§ What to produce
Where a picture occurs in the data, omit it, and copy all remaining data exactly.
BEGIN Working data
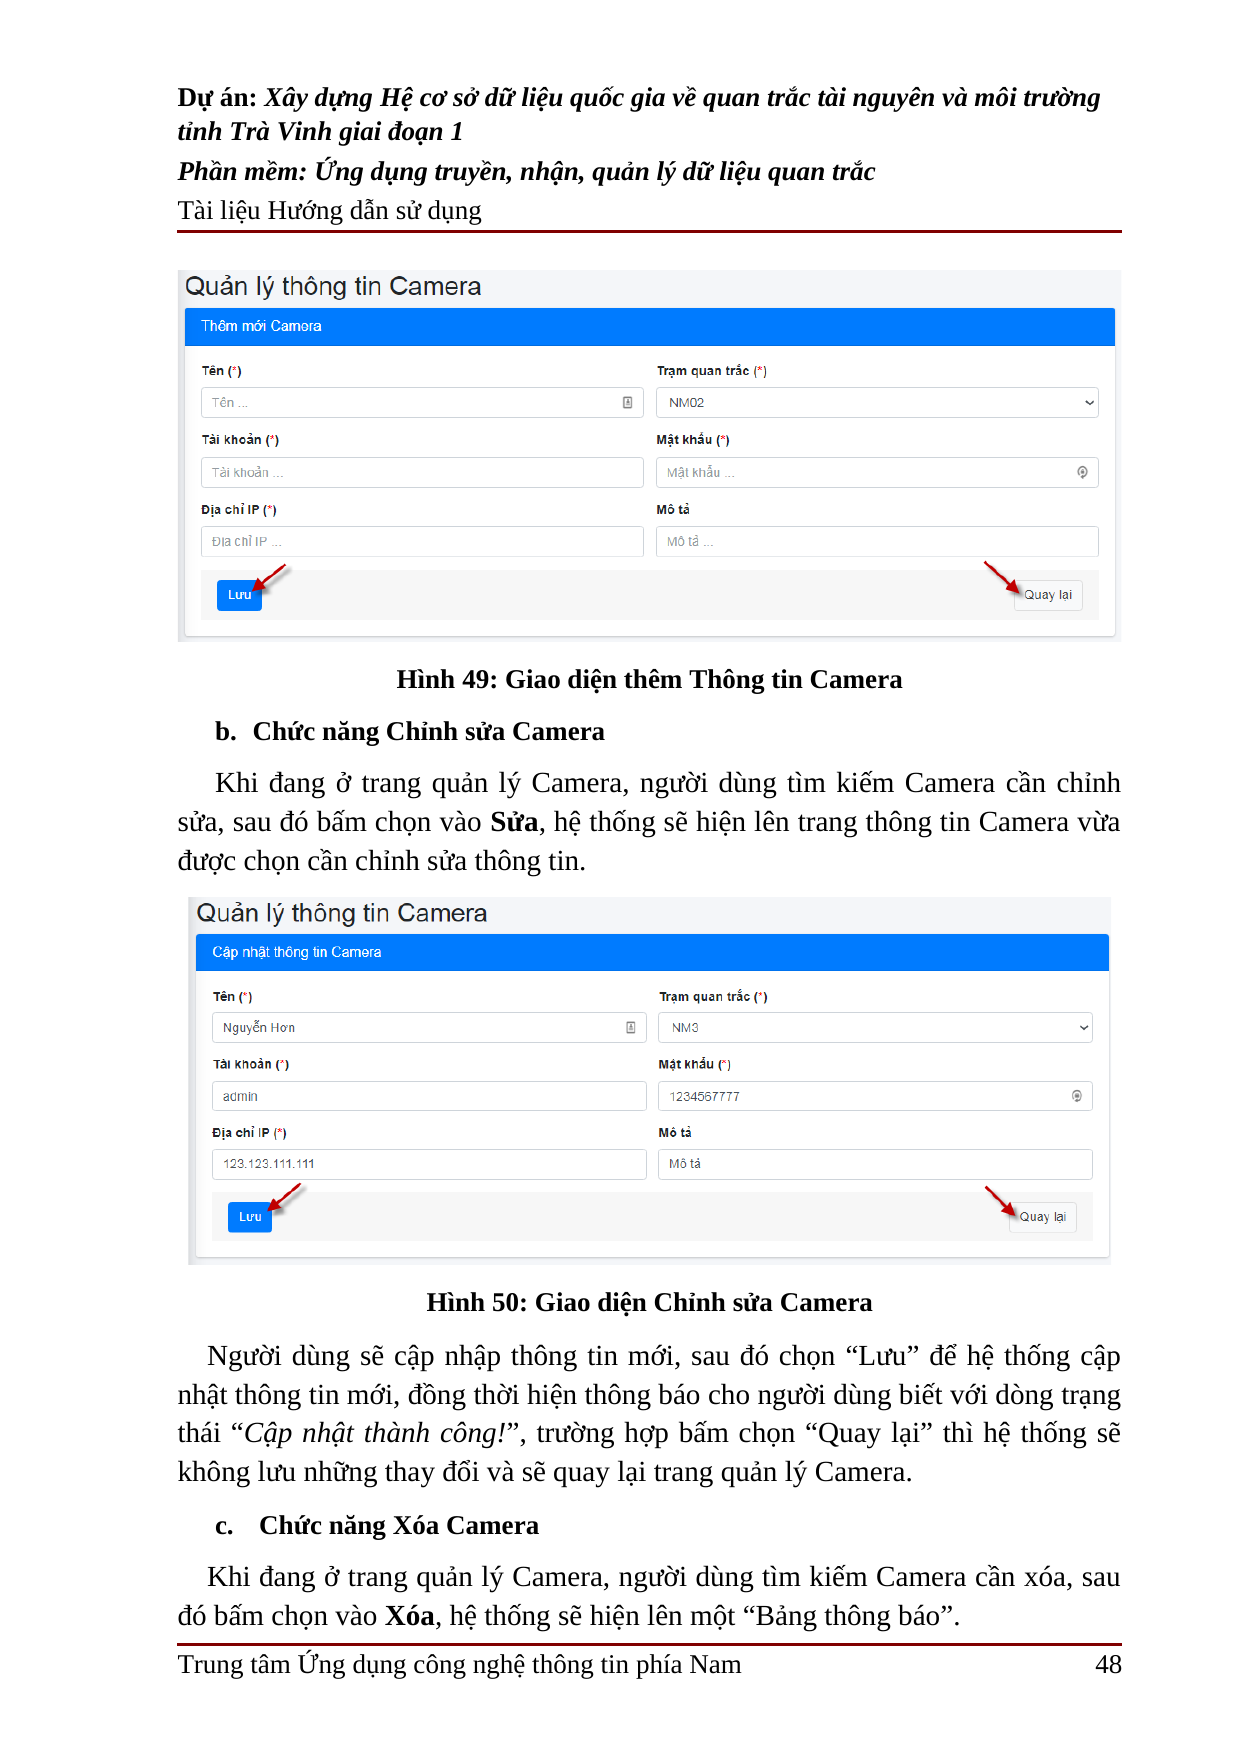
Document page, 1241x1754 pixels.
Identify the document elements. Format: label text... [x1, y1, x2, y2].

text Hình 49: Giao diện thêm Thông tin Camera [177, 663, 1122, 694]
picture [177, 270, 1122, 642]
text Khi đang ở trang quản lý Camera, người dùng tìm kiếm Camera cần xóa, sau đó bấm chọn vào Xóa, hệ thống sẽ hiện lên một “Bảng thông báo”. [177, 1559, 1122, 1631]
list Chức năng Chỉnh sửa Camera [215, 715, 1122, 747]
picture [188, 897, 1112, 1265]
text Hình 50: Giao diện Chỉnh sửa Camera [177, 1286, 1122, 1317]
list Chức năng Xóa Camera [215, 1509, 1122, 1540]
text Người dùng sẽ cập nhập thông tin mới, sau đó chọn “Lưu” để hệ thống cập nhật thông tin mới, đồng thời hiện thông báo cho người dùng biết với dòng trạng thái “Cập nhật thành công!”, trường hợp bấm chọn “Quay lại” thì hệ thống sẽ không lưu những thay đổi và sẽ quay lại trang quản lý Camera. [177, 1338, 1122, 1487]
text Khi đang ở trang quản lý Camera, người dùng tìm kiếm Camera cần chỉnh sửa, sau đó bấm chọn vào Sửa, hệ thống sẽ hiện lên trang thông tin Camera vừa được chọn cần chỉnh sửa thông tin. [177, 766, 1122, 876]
END Working data
§ Reply
Document page, 1241x1754 pixels.
Identify the document elements. Format: label text... [x1, y1, x2, y2].

text Hình 49: Giao diện thêm Thông tin Camera [177, 663, 1122, 694]
picture [177, 270, 1122, 642]
text Khi đang ở trang quản lý Camera, người dùng tìm kiếm Camera cần xóa, sau đó bấm chọn vào Xóa, hệ thống sẽ hiện lên một “Bảng thông báo”. [177, 1559, 1122, 1631]
list Chức năng Chỉnh sửa Camera [215, 715, 1122, 747]
picture [188, 897, 1112, 1265]
text Hình 50: Giao diện Chỉnh sửa Camera [177, 1286, 1122, 1317]
list Chức năng Xóa Camera [215, 1509, 1122, 1540]
text Người dùng sẽ cập nhập thông tin mới, sau đó chọn “Lưu” để hệ thống cập nhật thông tin mới, đồng thời hiện thông báo cho người dùng biết với dòng trạng thái “Cập nhật thành công!”, trường hợp bấm chọn “Quay lại” thì hệ thống sẽ không lưu những thay đổi và sẽ quay lại trang quản lý Camera. [177, 1338, 1122, 1487]
text Khi đang ở trang quản lý Camera, người dùng tìm kiếm Camera cần chỉnh sửa, sau đó bấm chọn vào Sửa, hệ thống sẽ hiện lên trang thông tin Camera vừa được chọn cần chỉnh sửa thông tin. [177, 766, 1122, 876]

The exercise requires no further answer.